How to Create a Great Engineering Culture ✨
A thorough guide about what great culture looks like, and how to make it happen.
We hear that all the time: we have to create a great engineering culture for our team.
This statement always sounds smart, but it doesn’t mean much. Anything you do is about culture — which makes culture one of those intangibles that is easier to acknowledge ex-post (”look! *That* is great culture”) rather than address it upfront.
I get many questions about this from readers, which are usually variations of three big ones:
What is culture, really?
What does great culture look like?
How do you make culture happen?
I wrote several articles about this in the past, which today I am consolidating into a full, longer guide, to answer exactly these questions.
I write one of such Guides every month — this will be the December one. Guides are longer, more in-depth and more researched articles than usual, that act as primers on a given topic.
This guide is peculiar because I want it to be extremely practical.

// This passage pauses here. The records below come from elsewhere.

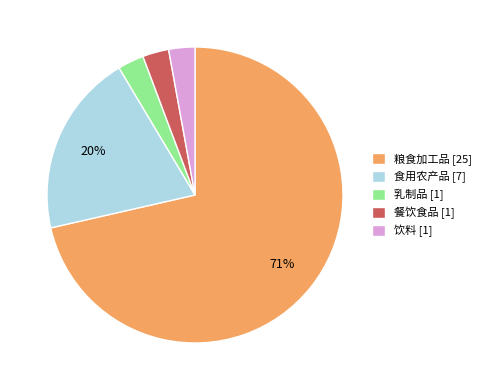

To the nearest percent, what is the combined percentage of 饮料 and 餐饮食品?

6%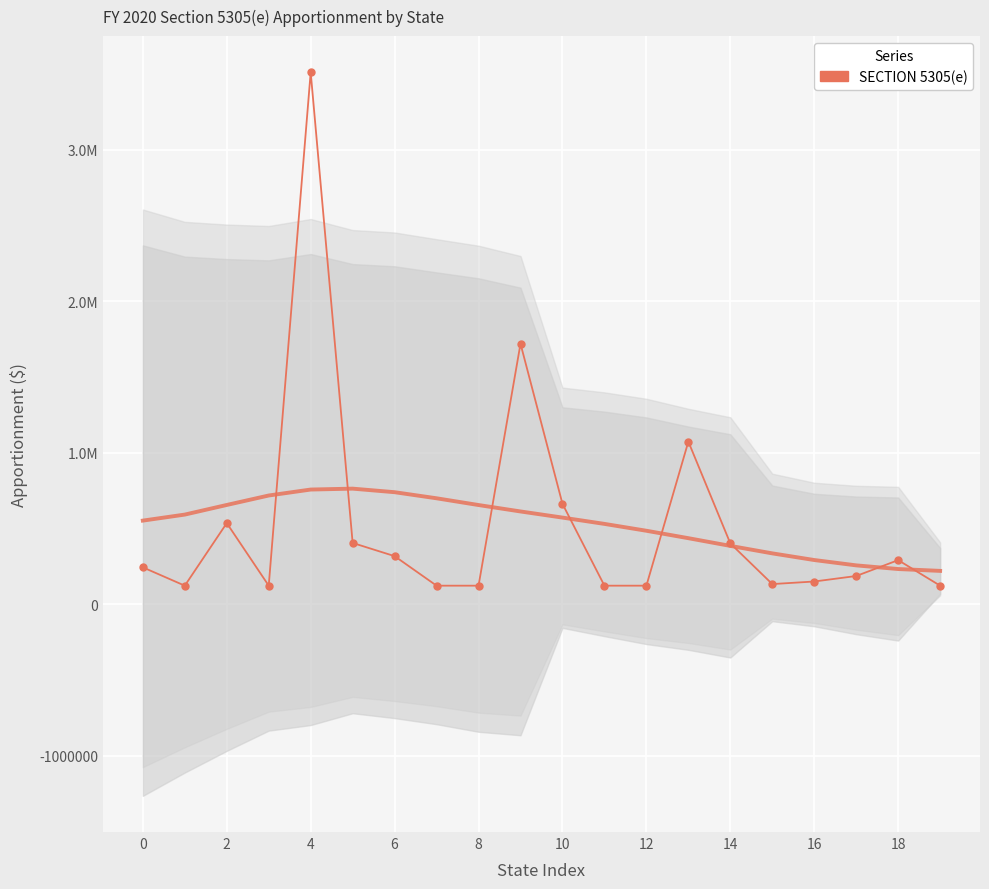

What is the minimum value shown in the chart?

122106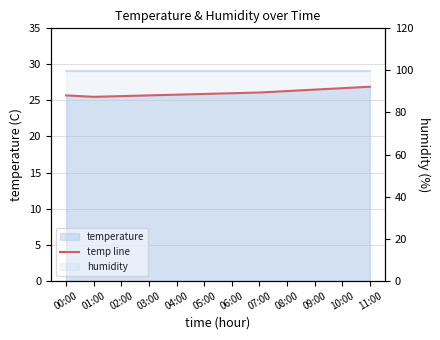

Which series has the largest total across all categories?

humidity (line)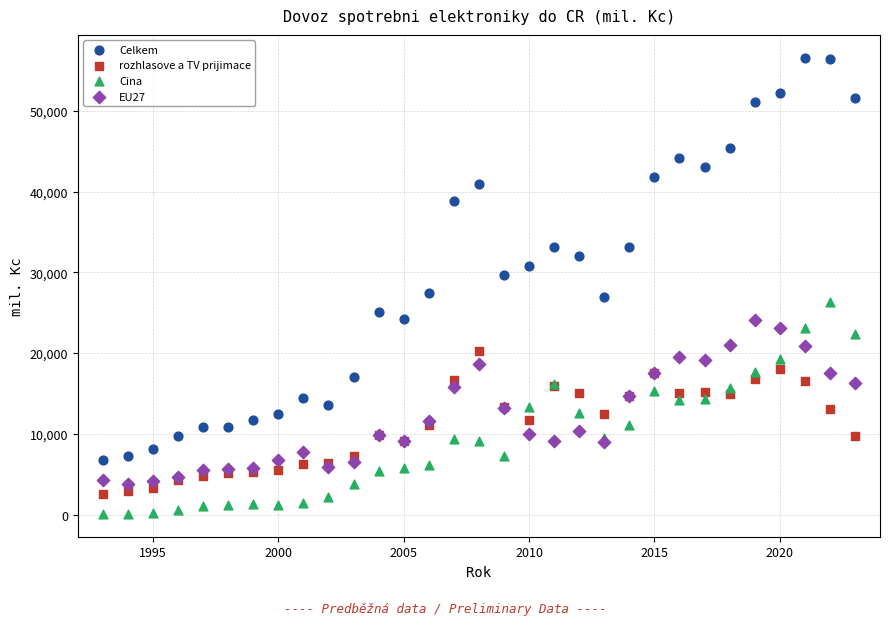

Which series reaches the minimum Y coordinate?

Cina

Most things you can find online about culture are fluffy: they may be inspirational, but not very actionable.
Instead, I want you to leave this article thinking: “ok, now I can do this and that”. This is always the goal of Refactoring pieces: give you practical ideas to apply on your team, backed by solid first principles.

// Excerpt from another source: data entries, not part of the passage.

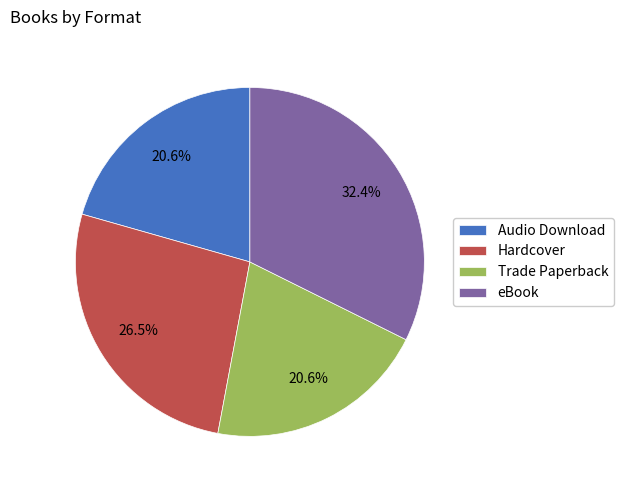

To the nearest percent, what is the difference between the Hardcover and Trade Paperback slice percentages?

6%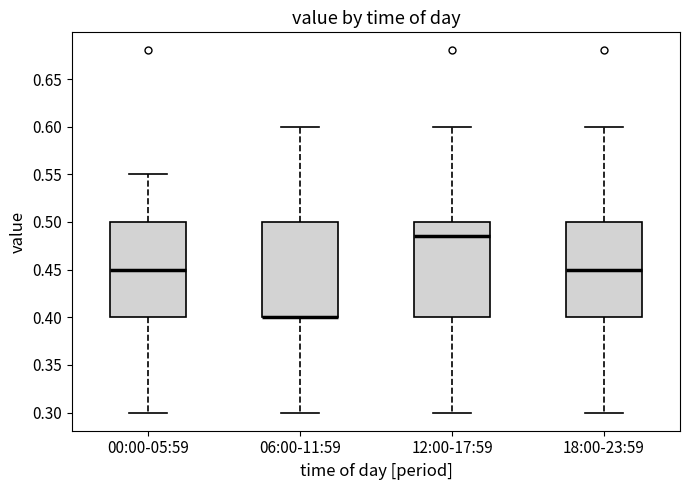

Reading left to right, read every box against the y-axis: the position of its median line, the range the box covers, and the ends of its whiskers. The values are not printed on the chart, so give them approximately, as read against the axis.

00:00-05:59: median 0.450, box 0.400 to 0.500, whiskers 0.300 to 0.550
06:00-11:59: median 0.400 (drawn on the box's lower edge), box 0.400 to 0.500, whiskers 0.300 to 0.600
12:00-17:59: median 0.485, box 0.400 to 0.500, whiskers 0.300 to 0.600
18:00-23:59: median 0.450, box 0.400 to 0.500, whiskers 0.300 to 0.600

So, here is our agenda today:
📖 What is Culture? — A quick intro to get on the same page with definitions.
4️⃣ The Four Pillars — The four elements you need to get right in modern engineering teams:
🏅 Ownership — driving impact and autonomy with broad responsibilities.

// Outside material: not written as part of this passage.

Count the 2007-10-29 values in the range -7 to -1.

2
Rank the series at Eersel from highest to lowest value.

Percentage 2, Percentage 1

💬 Communication — optimizing for crafters and getting remote right.
✨ Simplicity — writing code like a toddler.
🏎️ Speed — shipping fast and often.
🏗️ How to Build Culture — Once you know how you want your team to behave, how do you make it happen?
Let’s dive in!
📖 What is Culture?
There exist plenty of inspirational, quotable answers to this question, like: culture is the behavior you reward, or, as a leader, culture is the example you give through your actions, and more.
There will never be a perfect answer and, frankly, it doesn’t matter, because I don’t find the question particularly useful.
Instead of nitpicking on what culture is and is not, let’s agree on a simple mental model where, in any team, there is work and meta-work:
Work — is the stuff you need to accomplish.
Meta-work — is how you do work: processes, procedures, principles, etc.
Culture is about meta-work.
Meta-work matters because sure, every team has their own way of doing things and that's great. But there exist a handful of key principles and strategies which we are starting to agree on, and which today are in the arsenal of most of the teams who are really nailing it.
In three years, by writing this newsletter, I have talked with countless tech leaders and read hundreds of articles and case studies about how engineering teams work. My opinionated take is that, whenever you look at a great team, one of those that always seem to fire from all cylinders, shipping valuable stuff everyday multiple times a day, they are very likely nailing four things:
Ownership and communication are about working together, while simplicity and speed are about your technical strategy. Let’s look at each of these items.